NMAA News – Generasi generasi kelima Toyota AE86 Sprinter Trueno milik Drift King Keiichi Tsuchiya sudah menemaninya selama puluhan tahun.
Manuver berkendara seperti menari di atas aspal membuat dirinya mendapat gelar Drift King dan memenangkan kejuaraan Drift internasional.

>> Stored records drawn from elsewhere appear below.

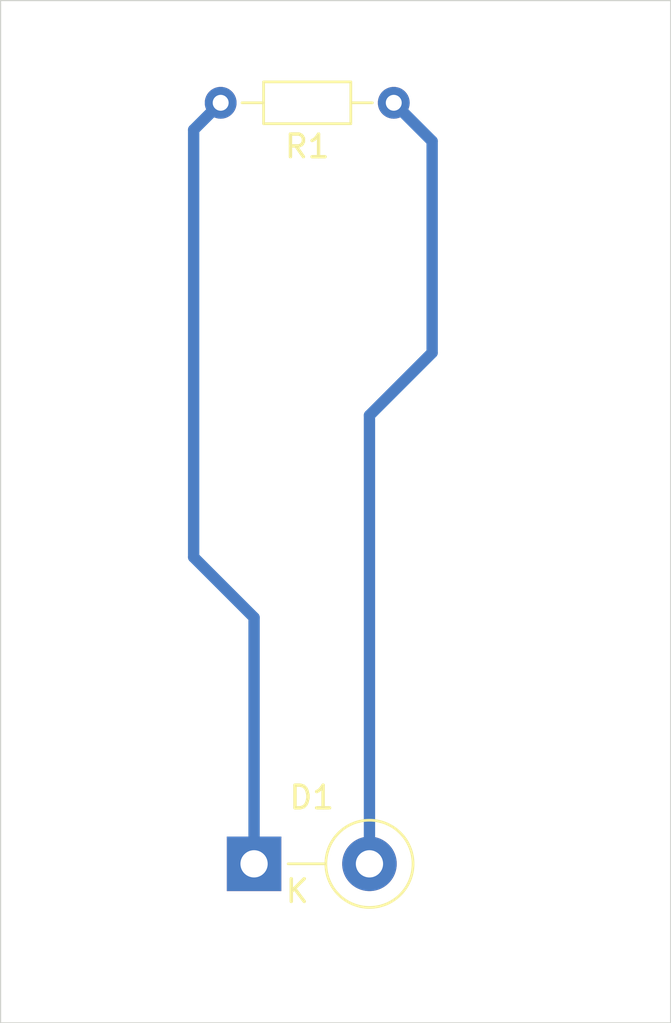
<source format=kicad_pcb>
(kicad_pcb
	(version 20240108)
	(generator "pcbnew")
	(generator_version "8.0")
	(general
		(thickness 1.6)
		(legacy_teardrops no)
	)
	(paper "A4")
	(layers
		(0 "F.Cu" signal)
		(31 "B.Cu" signal)
		(32 "B.Adhes" user "B.Adhesive")
		(33 "F.Adhes" user "F.Adhesive")
		(34 "B.Paste" user)
		(35 "F.Paste" user)
		(36 "B.SilkS" user "B.Silkscreen")
		(37 "F.SilkS" user "F.Silkscreen")
		(38 "B.Mask" user)
		(39 "F.Mask" user)
		(40 "Dwgs.User" user "User.Drawings")
		(41 "Cmts.User" user "User.Comments")
		(42 "Eco1.User" user "User.Eco1")
		(43 "Eco2.User" user "User.Eco2")
		(44 "Edge.Cuts" user)
		(45 "Margin" user)
		(46 "B.CrtYd" user "B.Courtyard")
		(47 "F.CrtYd" user "F.Courtyard")
		(48 "B.Fab" user)
		(49 "F.Fab" user)
		(50 "User.1" user)
		(51 "User.2" user)
		(52 "User.3" user)
		(53 "User.4" user)
		(54 "User.5" user)
		(55 "User.6" user)
		(56 "User.7" user)
		(57 "User.8" user)
		(58 "User.9" user)
	)
	(setup
		(pad_to_mask_clearance 0)
		(allow_soldermask_bridges_in_footprints no)
		(pcbplotparams
			(layerselection 0x00010a0_fffffffe)
			(plot_on_all_layers_selection 0x0000000_00000000)
			(disableapertmacros no)
			(usegerberextensions no)
			(usegerberattributes yes)
			(usegerberadvancedattributes yes)
			(creategerberjobfile yes)
			(dashed_line_dash_ratio 12.000000)
			(dashed_line_gap_ratio 3.000000)
			(svgprecision 4)
			(plotframeref no)
			(viasonmask no)
			(mode 1)
			(useauxorigin no)
			(hpglpennumber 1)
			(hpglpenspeed 20)
			(hpglpendiameter 15.000000)
			(pdf_front_fp_property_popups yes)
			(pdf_back_fp_property_popups yes)
			(dxfpolygonmode yes)
			(dxfimperialunits yes)
			(dxfusepcbnewfont yes)
			(psnegative no)
			(psa4output no)
			(plotreference yes)
			(plotvalue yes)
			(plotfptext yes)
			(plotinvisibletext no)
			(sketchpadsonfab no)
			(subtractmaskfromsilk no)
			(outputformat 1)
			(mirror no)
			(drillshape 0)
			(scaleselection 1)
			(outputdirectory "")
		)
	)
	(net 0 "")
	(net 1 "Net-(D1-A)")
	(net 2 "Net-(D1-K)")
	(footprint "Diode_THT:D_DO-15_P5.08mm_Vertical_KathodeUp" (layer "F.Cu") (at 163.66 81.5))
	(footprint "Resistor_THT:R_Axial_DIN0204_L3.6mm_D1.6mm_P7.62mm_Horizontal" (layer "F.Cu") (at 169.81 48 180))
	(gr_rect
		(start 152.5 43.5)
		(end 182 88.5)
		(stroke
			(width 0.05)
			(type default)
		)
		(fill none)
		(layer "Edge.Cuts")
		(uuid "13b47180-66f9-41d1-827b-ad6d9c0fdd54")
	)
	(segment
		(start 171.5 49.69)
		(end 169.81 48)
		(width 0.5)
		(layer "B.Cu")
		(net 1)
		(uuid "77bb2d1e-bf00-4235-95fe-544ad5be0efb")
	)
	(segment
		(start 168.74 61.76)
		(end 171.5 59)
		(width 0.5)
		(layer "B.Cu")
		(net 1)
		(uuid "7931da90-2b4c-486f-b9eb-a88709047a99")
	)
	(segment
		(start 171.5 59)
		(end 171.5 49.69)
		(width 0.5)
		(layer "B.Cu")
		(net 1)
		(uuid "d4399dd3-60ee-45bf-954b-ade6be0564f1")
	)
	(segment
		(start 168.74 81.5)
		(end 168.74 61.76)
		(width 0.5)
		(layer "B.Cu")
		(net 1)
		(uuid "f330b967-5d9b-431b-a8ea-7e423195dfc7")
	)
	(segment
		(start 163.66 81.5)
		(end 163.66 70.66)
		(width 0.5)
		(layer "B.Cu")
		(net 2)
		(uuid "1cd41fb9-d05f-4911-9a6f-cafa87fb9912")
	)
	(segment
		(start 161 49.19)
		(end 162.19 48)
		(width 0.5)
		(layer "B.Cu")
		(net 2)
		(uuid "4809d3f6-bb3e-442a-95c9-5d01890b599e")
	)
	(segment
		(start 161 68)
		(end 161 49.19)
		(width 0.5)
		(layer "B.Cu")
		(net 2)
		(uuid "805cd6d6-c923-4441-85d3-a7d06660195b")
	)
	(segment
		(start 163.66 70.66)
		(end 161 68)
		(width 0.5)
		(layer "B.Cu")
		(net 2)
		(uuid "9497de75-89a3-4dfd-aa2e-c77ecae8c8fc")
	)
)

</source>
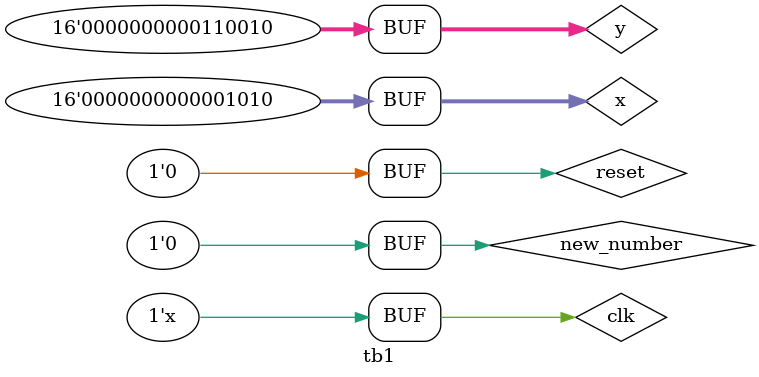
<source format=v>
`timescale 1ns / 1ps


module tb1;

	// Inputs
	reg clk;
	reg new_number;
	reg reset;
	reg [15:0] x;
	reg [15:0] y;

	// Outputs
	wire flag;

	// Instantiate the Unit Under Test (UUT)
	top_module uut (
		.clk(clk), 
		.new_number(new_number), 
		.reset(reset), 
		.x(x), 
		.y(y), 
		.flag(flag)
	);

	initial begin
		// Initialize Inputs
		clk = 0;
		new_number = 0;
		reset = 1;
		x = 0;
		y = 0;

		#300;
		new_number = 1;
		#300;
		new_number = 0;
		reset = 0;
		x = 1;
		y = 5;
		
		#2000;
		new_number = 1;
		#2000;
		new_number = 0;
		
		#3000;
		x = 2;
		y = 10;
		
		#2000;
		new_number = 1;
		#2000;
		new_number = 0;
		
		#3000;
		x = 3;
		y = 17;
		
		#2000;
		new_number = 1;
		#2000;
		new_number = 0;
		
		#3000;
		x = 4;
		y = 20;

		#2000;
		new_number = 1;
		#2000;
		new_number = 0;
		
		#3000;
		x = 5;
		y = 24;
		
		#2000;
		new_number = 1;
		#2000;
		new_number = 0;

		#3000;
		x = 6;
		y = 30;
		
		#2000;
		new_number = 1;
		#2000;
		new_number = 0;
		#3000;

		x = 7;
		y = 35;
		
		#2000;
		new_number = 1;
		#2000;
		new_number = 0;

		#3000;
		x = 8;
		y = 40;
		
		#2000;
		new_number = 1;
		#2000;
		new_number = 0;

		#3000;
		x = 9;
		y = 48;
		
		#2000;
		new_number = 1;
		#2000;
		new_number = 0;

		#3000;
		x = 10;
		y = 50;
		
		#2000;
		new_number = 1;
		#2000;
		new_number = 0;


		// Wait 100 ns for global reset to finish
		#100;
		
		
        
		// Add stimulus here

	end
	
	always #50 clk = ~clk;
      
endmodule

</source>
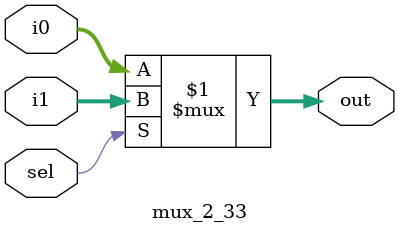
<source format=v>
module mux_32(out, sel, i0, i1, i2, i3, i4, i5, i6, i7, i8, i9, i10, i11, i12, i13, i14, i15, i16, i17, i18, i19, i20, i21, i22, i23, i24, i25, i26, i27, i28, i29, i30, i31);

    input [4:0] sel;
    input [31:0] i0, i1, i2, i3, i4, i5, i6, i7, i8, i9, i10, i11, i12, i13, i14, i15, i16, i17, i18, i19, i20, i21, i22, i23, i24, i25, i26, i27, i28, i29, i30, i31;

    output [31:0] out;

    wire [31:0] w1, w2;

    mux_16 ftop(w1, sel[3:0], i0, i1, i2, i3, i4, i5, i6, i7, i8, i9, i10, i11, i12, i13, i14, i15);
    mux_16 fbot(w2, sel[3:0], i16, i17, i18, i19, i20, i21, i22, i23, i24, i25, i26, i27, i28, i29, i30, i31);
    mux_2 seco(out, sel[4], w1, w2);

endmodule

module mux_16(out, sel, i0, i1, i2, i3, i4, i5, i6, i7, i8, i9, i10, i11, i12, i13, i14, i15);

    input [3:0] sel;
    input [31:0] i0, i1, i2, i3, i4, i5, i6, i7, i8, i9, i10, i11, i12, i13, i14, i15;

    output [31:0] out;

    wire [31:0] w1, w2;

    mux_8 ftop(w1, sel[2:0], i0, i1, i2, i3, i4, i5, i6, i7);
    mux_8 fbot(w2, sel[2:0], i8, i9, i10, i11, i12, i13, i14, i15);
    mux_2 seco(out, sel[3], w1, w2);

endmodule

module mux_8(out, sel, i0, i1, i2, i3, i4, i5, i6, i7);

    input [2:0] sel;
    input [31:0] i0, i1, i2, i3, i4, i5, i6, i7;

    output [31:0] out;

    wire [31:0] w1, w2;

    mux_4 ftop(w1, sel[1:0], i0, i1, i2, i3);
    mux_4 fbot(w2, sel[1:0], i4, i5, i6, i7);
    mux_2 seco(out, sel[2], w1, w2);

endmodule

module mux_4(out, sel, i0, i1, i2, i3);

    input [1:0] sel;
    input [31:0] i0, i1, i2, i3;

    output [31:0] out;

    wire [31:0] w1, w2;

    mux_2 ftop(w1, sel[0], i0, i1);
    mux_2 fbot(w2, sel[0], i2, i3);
    mux_2 secd(out, sel[1], w1, w2);

endmodule

module mux_2(out, sel, i0, i1);

    input sel;
    input [31:0] i0, i1;

    output [31:0] out;

    assign out = sel ? i1 : i0;

endmodule

module mux_2_33(out, sel, i0, i1);

    input sel;
    input [32:0] i0, i1;

    output [32:0] out;

    assign out = sel ? i1 : i0;

endmodule
</source>
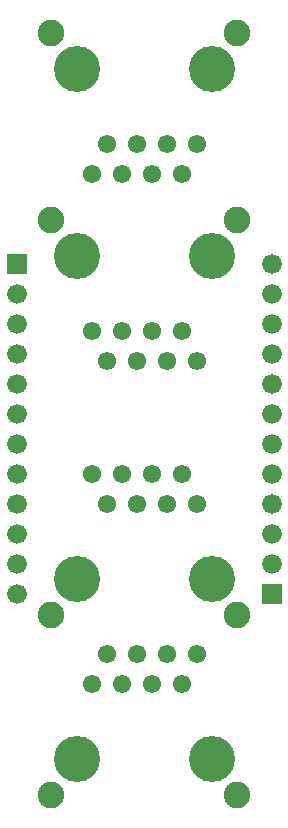
<source format=gbr>
G04 start of page 7 for group -4062 idx -4062 *
G04 Title: (unknown), soldermask *
G04 Creator: pcb 1.99z *
G04 CreationDate: Sat Nov 14 22:14:47 2015 UTC *
G04 For: commonadmin *
G04 Format: Gerber/RS-274X *
G04 PCB-Dimensions (mil): 1075.00 2975.00 *
G04 PCB-Coordinate-Origin: lower left *
%MOIN*%
%FSLAX25Y25*%
%LNBOTTOMMASK*%
%ADD45C,0.0001*%
%ADD44C,0.0660*%
%ADD43C,0.0887*%
%ADD42C,0.0611*%
%ADD41C,0.1536*%
G54D41*X30000Y202500D03*
Y265000D03*
X75000Y202500D03*
G54D42*X50000Y240000D03*
X40000D03*
G54D43*X83465Y214508D03*
G54D42*X65000Y230000D03*
X55000D03*
X45000D03*
X35000D03*
X70000Y240000D03*
X60000D03*
G54D41*X75000Y265000D03*
G54D43*X83543Y277008D03*
X21535D03*
G54D42*X50000Y167500D03*
X60000D03*
X70000D03*
X55000Y177500D03*
X65000D03*
X40000Y167500D03*
X35000Y177500D03*
X45000D03*
G54D44*X95000Y170000D03*
Y180000D03*
Y190000D03*
Y200000D03*
G54D42*X65000Y130000D03*
X70000Y120000D03*
X60000D03*
X55000Y130000D03*
X50000Y120000D03*
Y70000D03*
X60000D03*
X55000Y60000D03*
X45000Y130000D03*
X40000Y120000D03*
X35000Y130000D03*
G54D41*X30000Y95000D03*
G54D43*X21535Y82992D03*
G54D42*X40000Y70000D03*
X35000Y60000D03*
X45000D03*
G54D41*X75000Y95000D03*
G54D43*X83543Y82992D03*
G54D42*X70000Y70000D03*
X65000Y60000D03*
G54D41*X30000Y35000D03*
X75000D03*
G54D43*X21457Y22992D03*
X83465D03*
G54D45*G36*
X91700Y93300D02*Y86700D01*
X98300D01*
Y93300D01*
X91700D01*
G37*
G54D44*X95000Y100000D03*
Y110000D03*
Y120000D03*
Y130000D03*
Y140000D03*
Y150000D03*
Y160000D03*
G54D43*X21457Y214508D03*
G54D45*G36*
X6700Y203300D02*Y196700D01*
X13300D01*
Y203300D01*
X6700D01*
G37*
G54D44*X10000Y190000D03*
Y180000D03*
Y170000D03*
Y160000D03*
Y150000D03*
Y140000D03*
Y130000D03*
Y120000D03*
Y110000D03*
Y100000D03*
Y90000D03*
M02*

</source>
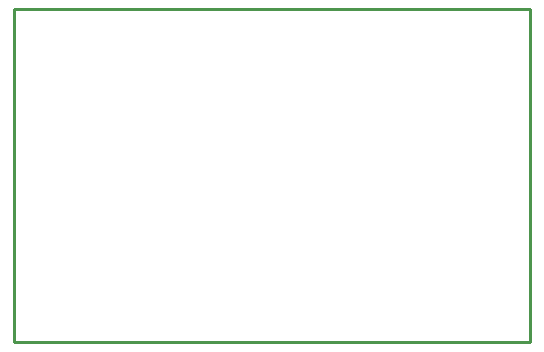
<source format=gbr>
G04 EAGLE Gerber X2 export*
%TF.Part,Single*%
%TF.FileFunction,Profile,NP*%
%TF.FilePolarity,Positive*%
%TF.GenerationSoftware,Autodesk,EAGLE,9.1.0*%
%TF.CreationDate,2019-01-28T13:00:55Z*%
G75*
%MOMM*%
%FSLAX34Y34*%
%LPD*%
%AMOC8*
5,1,8,0,0,1.08239X$1,22.5*%
G01*
%ADD10C,0.254000*%


D10*
X-15240Y-10160D02*
X420880Y-10160D01*
X420880Y271680D01*
X-15240Y271680D01*
X-15240Y-10160D01*
M02*

</source>
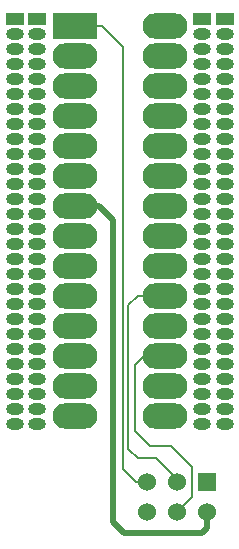
<source format=gbl>
%FSLAX34Y34*%
G04 Gerber Fmt 3.4, Leading zero omitted, Abs format*
G04 (created by PCBNEW (2013-12-05 BZR 4523)-product) date Fri 06 Dec 2013 07:50:23 PM CET*
%MOIN*%
G01*
G70*
G90*
G04 APERTURE LIST*
%ADD10C,0.005906*%
%ADD11O,0.150000X0.085000*%
%ADD12R,0.150000X0.085000*%
%ADD13O,0.059055X0.039370*%
%ADD14R,0.059055X0.039370*%
%ADD15R,0.060000X0.060000*%
%ADD16C,0.060000*%
%ADD17C,0.008000*%
%ADD18C,0.020000*%
G04 APERTURE END LIST*
G54D10*
G54D11*
X56000Y-24500D03*
X56000Y-25500D03*
X56000Y-26500D03*
X56000Y-27500D03*
X56000Y-28500D03*
X56000Y-29500D03*
X56000Y-30500D03*
X56000Y-31500D03*
X56000Y-32500D03*
X56000Y-33500D03*
X56000Y-34500D03*
X56000Y-35500D03*
X56000Y-36500D03*
G54D12*
X56000Y-23500D03*
G54D11*
X59000Y-36500D03*
X59000Y-35500D03*
X59000Y-34500D03*
X59000Y-33500D03*
X59000Y-32500D03*
X59000Y-31500D03*
X59000Y-30500D03*
X59000Y-29500D03*
X59000Y-28500D03*
X59000Y-27500D03*
X59000Y-26500D03*
X59000Y-25500D03*
X59000Y-24500D03*
X59000Y-23500D03*
G54D13*
X54000Y-36750D03*
X54000Y-36250D03*
X54000Y-35750D03*
X54000Y-35250D03*
X54000Y-34750D03*
X54000Y-34250D03*
X54000Y-33750D03*
X54000Y-30250D03*
X54000Y-30750D03*
X54000Y-31250D03*
X54000Y-31750D03*
X54000Y-32250D03*
X54000Y-32750D03*
X54000Y-33250D03*
X60250Y-36750D03*
X60250Y-36250D03*
X60250Y-35750D03*
X60250Y-35250D03*
X60250Y-34750D03*
X60250Y-34250D03*
X60250Y-33750D03*
X60250Y-30250D03*
X60250Y-30750D03*
X60250Y-31250D03*
X60250Y-31750D03*
X60250Y-32250D03*
X60250Y-32750D03*
X60250Y-33250D03*
X54750Y-29750D03*
X54750Y-29250D03*
X54750Y-28750D03*
X54750Y-28250D03*
X54750Y-27750D03*
X54750Y-27250D03*
X54750Y-26750D03*
G54D14*
X54750Y-23250D03*
G54D13*
X54750Y-23750D03*
X54750Y-24250D03*
X54750Y-24750D03*
X54750Y-25250D03*
X54750Y-25750D03*
X54750Y-26250D03*
X54750Y-36750D03*
X54750Y-36250D03*
X54750Y-35750D03*
X54750Y-35250D03*
X54750Y-34750D03*
X54750Y-34250D03*
X54750Y-33750D03*
X54750Y-30250D03*
X54750Y-30750D03*
X54750Y-31250D03*
X54750Y-31750D03*
X54750Y-32250D03*
X54750Y-32750D03*
X54750Y-33250D03*
X61000Y-36750D03*
X61000Y-36250D03*
X61000Y-35750D03*
X61000Y-35250D03*
X61000Y-34750D03*
X61000Y-34250D03*
X61000Y-33750D03*
X61000Y-30250D03*
X61000Y-30750D03*
X61000Y-31250D03*
X61000Y-31750D03*
X61000Y-32250D03*
X61000Y-32750D03*
X61000Y-33250D03*
X61000Y-29750D03*
X61000Y-29250D03*
X61000Y-28750D03*
X61000Y-28250D03*
X61000Y-27750D03*
X61000Y-27250D03*
X61000Y-26750D03*
G54D14*
X61000Y-23250D03*
G54D13*
X61000Y-23750D03*
X61000Y-24250D03*
X61000Y-24750D03*
X61000Y-25250D03*
X61000Y-25750D03*
X61000Y-26250D03*
X60250Y-29750D03*
X60250Y-29250D03*
X60250Y-28750D03*
X60250Y-28250D03*
X60250Y-27750D03*
X60250Y-27250D03*
X60250Y-26750D03*
G54D14*
X60250Y-23250D03*
G54D13*
X60250Y-23750D03*
X60250Y-24250D03*
X60250Y-24750D03*
X60250Y-25250D03*
X60250Y-25750D03*
X60250Y-26250D03*
X54000Y-29750D03*
X54000Y-29250D03*
X54000Y-28750D03*
X54000Y-28250D03*
X54000Y-27750D03*
X54000Y-27250D03*
X54000Y-26750D03*
G54D14*
X54000Y-23250D03*
G54D13*
X54000Y-23750D03*
X54000Y-24250D03*
X54000Y-24750D03*
X54000Y-25250D03*
X54000Y-25750D03*
X54000Y-26250D03*
G54D15*
X60400Y-38700D03*
G54D16*
X60400Y-39700D03*
X59400Y-38700D03*
X59400Y-39700D03*
X58400Y-38700D03*
X58400Y-39700D03*
G54D17*
X59000Y-34500D02*
X58300Y-34500D01*
X59900Y-39200D02*
X59400Y-39700D01*
X59900Y-38200D02*
X59900Y-39200D01*
X59200Y-37500D02*
X59900Y-38200D01*
X58500Y-37500D02*
X59200Y-37500D01*
X58000Y-37000D02*
X58500Y-37500D01*
X58000Y-34800D02*
X58000Y-37000D01*
X58300Y-34500D02*
X58000Y-34800D01*
X57611Y-38267D02*
X58044Y-38700D01*
X56900Y-23500D02*
X57611Y-24211D01*
X57611Y-24211D02*
X57611Y-38267D01*
X56000Y-23500D02*
X56900Y-23500D01*
X58044Y-38700D02*
X58400Y-38700D01*
X59400Y-38700D02*
X59400Y-38600D01*
X58100Y-32500D02*
X59000Y-32500D01*
X57796Y-32803D02*
X58100Y-32500D01*
X57796Y-37596D02*
X57796Y-32803D01*
X58100Y-37900D02*
X57796Y-37596D01*
X58700Y-37900D02*
X58100Y-37900D01*
X59400Y-38600D02*
X58700Y-37900D01*
G54D18*
X56000Y-29500D02*
X56822Y-29500D01*
X60400Y-40229D02*
X60400Y-39700D01*
X60236Y-40393D02*
X60400Y-40229D01*
X57637Y-40393D02*
X60236Y-40393D01*
X57283Y-40039D02*
X57637Y-40393D01*
X57283Y-29960D02*
X57283Y-40039D01*
X56822Y-29500D02*
X57283Y-29960D01*
M02*

</source>
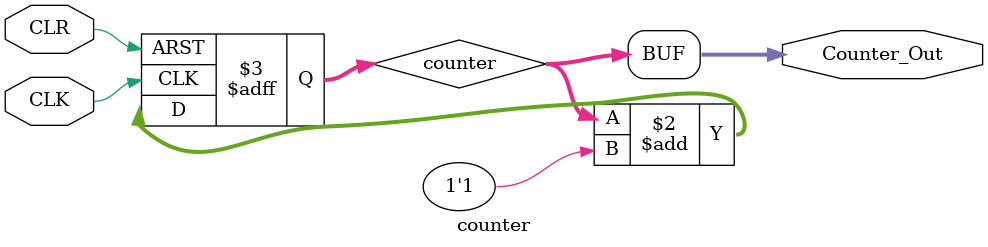
<source format=v>
module counter (
input CLK, 
input CLR, 
output [15:0] Counter_Out
); 
 
reg [15:0] counter; 
 
  always @(posedge CLK or posedge CLR) 
    begin 
      if (CLR) 
        counter = 16'd0; 
      else 
        counter = counter + 1'b1; 
      end 
  assign Counter_Out = counter; 
endmodule 
</source>
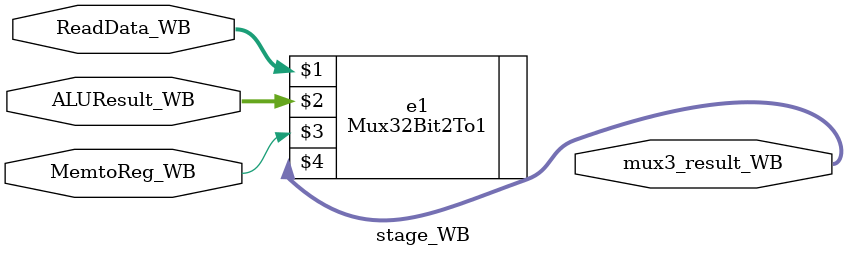
<source format=v>
module stage_WB (ReadData_WB, ALUResult_WB, MemtoReg_WB, mux3_result_WB);

  input [31:0] ReadData_WB;
  input [31:0] ALUResult_WB;
  input MemtoReg_WB;
  output [31:0] mux3_result_WB;

  //Mux32Bit2To1(inA, inB, sel, out);
  Mux32Bit2To1 e1(ReadData_WB, ALUResult_WB, MemtoReg_WB, mux3_result_WB);
  

endmodule

</source>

Tak heran banyak yang memilih AE86 alias hachi-roku (86, bahasa Jepang), ketimbang AE85 (hachi-go, 85), karena selain mesin kencang, juga sudah dilengkapi transmisi T50, 5 percepatan close ratio, lantas LSD pada diferensialnya (opsional), serta rem cakram di roda belakang.
Dari spek tersebut, Keiichi Tsuchiya pun memodifikasinya lagi sejumlah komponen.
Mesin bawaan Toyota 4A-GE 1.587 cc mendapat sejumlah komponen aftermarket, dari Toda Racing, mengisi tempat camshaft gandanya.
Untuk intake berdurasi 272 derajat, sedangkan exhaust 288 derajat.
Tsuchiya mengaplikasikan porting polished serta beberapa gubahan pada mesin yang menggunakan piston Toda Racing.

Komputer mesin alias ECU menggunakan merek Freedom yang bisa pengganti 4 throttle milik 4A-GE.
Hasil modifikasi tersebut dapat mendongkrak tenaga hingga mencapai 175 dk yang disalurkan melalui transmisi TRD 5 kecepatan.
Lalu diteruskan ke gardan belakang dengan gigi akhir 4,778 : 1 dan LSD TRD (2-way).

Kaki-kaki menjadi andalan untuk aksi drifting ini, AE86 ini mengandalkan peranti dari TRD.
Seperti damper depan-belakang spesial untuk AE86, per dengan spek 8 kg (depan-belakang), begitu pun untuk stabilisator dan bushing-bushingnya menggunakan TRD.
Pelek Work Meister CR01 berukuran 15×8.5 inci bersanding dengan ban Goodyear 195/50R15.
Kiprahnya di dunia “kepot” ini membuat Tsuchiya semakin populer sebagai ikon drift dunia.